Both Serum Institute of India and Bharat Biotech has said in its fact sheet that it is advisable for those on regular medication for illness, those with bleeding disorders, fever, and those who are immunocompromised to not take the vaccine.
Is it necessary to wear a mask after getting the vaccine’s first dose?
Yes, it is necessary. Protective levels of antibodies are generally developed two weeks after receiving the second dose of COVID-19 vaccine. The second dose of the vaccine will be administered four weeks after the first dose is given and individuals need to complete the full schedule. The government has advised that people are to strictly follow all Covid-19 appropriate behaviour such as masking, physical distancing, hand-washing and avoiding crowded places at the vaccine site as well as after receiving the first and second dose.

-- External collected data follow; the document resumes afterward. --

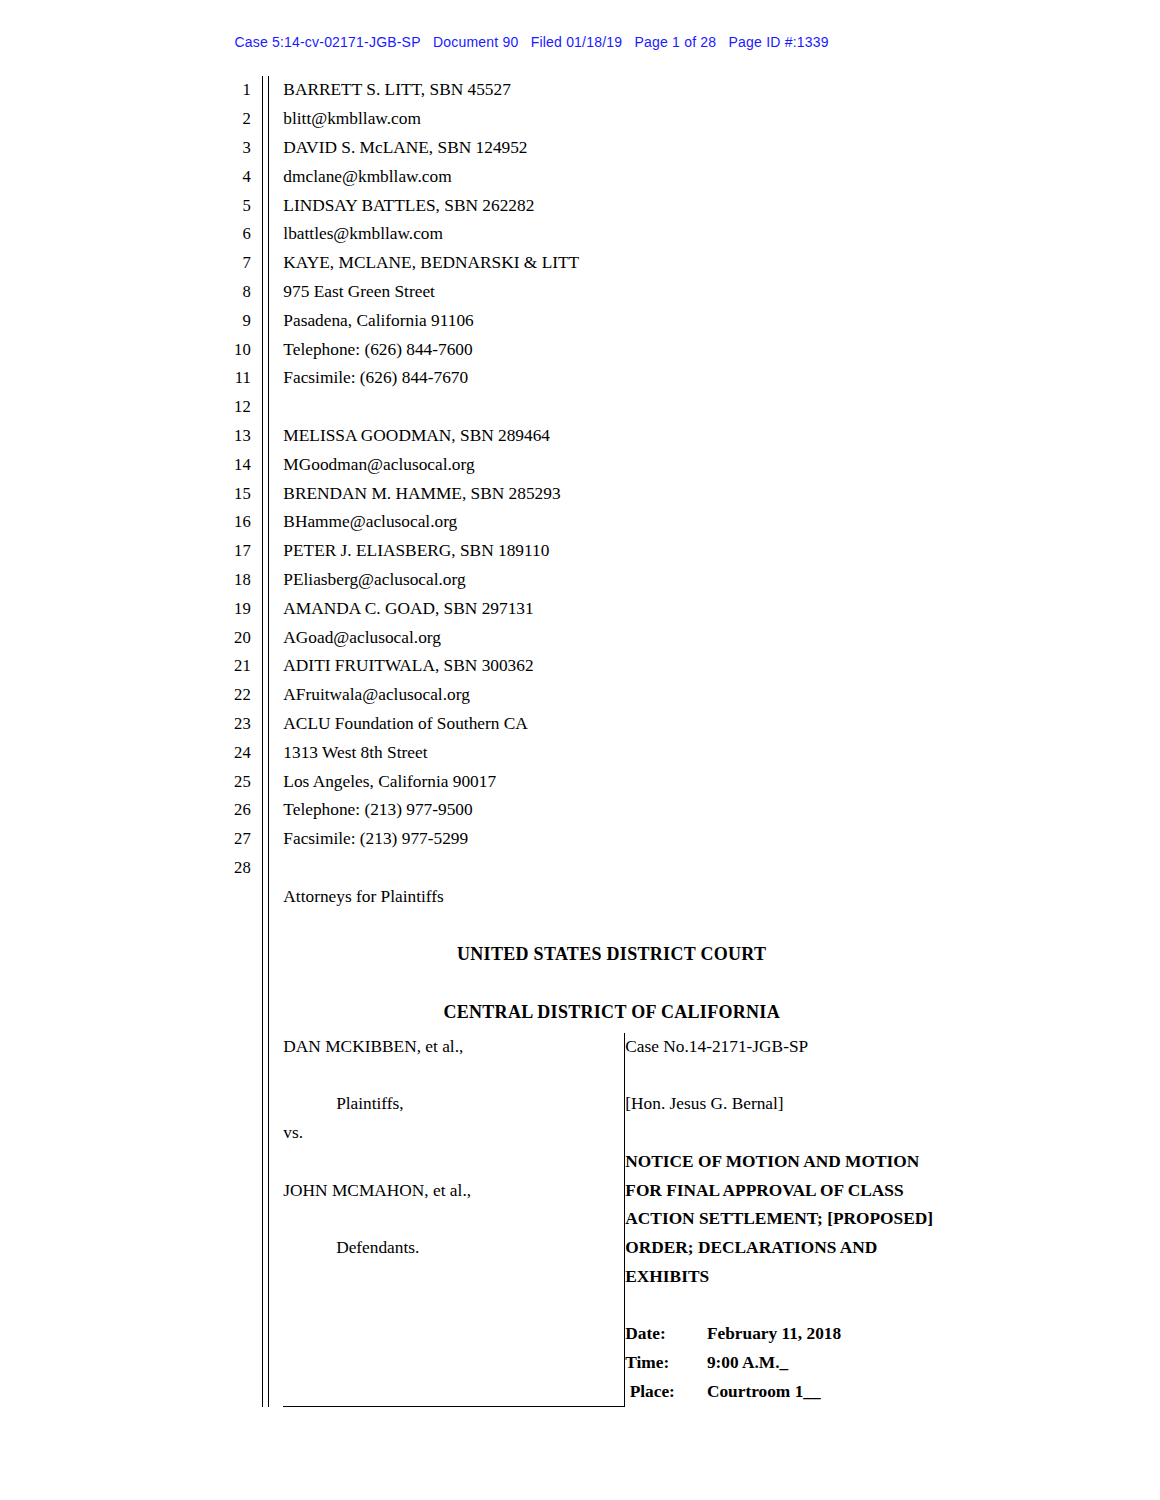Case 5:14-cv-02171-JGB-SP Document 90 Filed 01/18/19 Page 1 of 28 Page ID #:1339
1
2
3
4
5
6
7
8
9
10
11
12
13
14
15
16
17
18
19
20
21
22
23
24
25
26
27
28
BARRETT S. LITT, SBN 45527
blitt@kmbllaw.com
DAVID S. McLANE, SBN 124952
dmclane@kmbllaw.com
LINDSAY BATTLES, SBN 262282
lbattles@kmbllaw.com
KAYE, MCLANE, BEDNARSKI & LITT
975 East Green Street
Pasadena, California 91106
Telephone: (626) 844-7600
Facsimile: (626) 844-7670
MELISSA GOODMAN, SBN 289464
MGoodman@aclusocal.org
BRENDAN M. HAMME, SBN 285293
BHamme@aclusocal.org
PETER J. ELIASBERG, SBN 189110
PEliasberg@aclusocal.org
AMANDA C. GOAD, SBN 297131
AGoad@aclusocal.org
ADITI FRUITWALA, SBN 300362
AFruitwala@aclusocal.org
ACLU Foundation of Southern CA
1313 West 8th Street
Los Angeles, California 90017
Telephone: (213) 977-9500
Facsimile: (213) 977-5299
Attorneys for Plaintiffs
UNITED STATES DISTRICT COURT
CENTRAL DISTRICT OF CALIFORNIA
| DAN MCKIBBEN, et al., Plaintiffs, vs. JOHN MCMAHON, et al., Defendants. | Case No.14-2171-JGB-SP [Hon. Jesus G. Bernal] NOTICE OF MOTION AND MOTION FOR FINAL APPROVAL OF CLASS ACTION SETTLEMENT; [PROPOSED] ORDER; DECLARATIONS AND EXHIBITS Date: February 11, 2018 Time: 9:00 A.M._ Place: Courtroom 1__ |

Should those who had prior Coronavirus infection take the vaccine?
The union health ministry has advised that those with an active Coronavirus infection should delay the vaccination for four-eight weeks after recovery whereas those with a prior history of infection are advised to take the vaccine to improve immunity.
What is an adverse reaction?
According to the union health ministry, an adverse event following immunization (AEFI) is any unexpected medical occurrence which follows immunization. It may or may not be related to vaccine or vaccination process. “Majority of the AEFIs are minor in nature: pain, mild swelling at injection site, mild fever, body ache, nausea, giddiness and mild allergic reactions like rashes, etc,” the health ministry has said in a press release.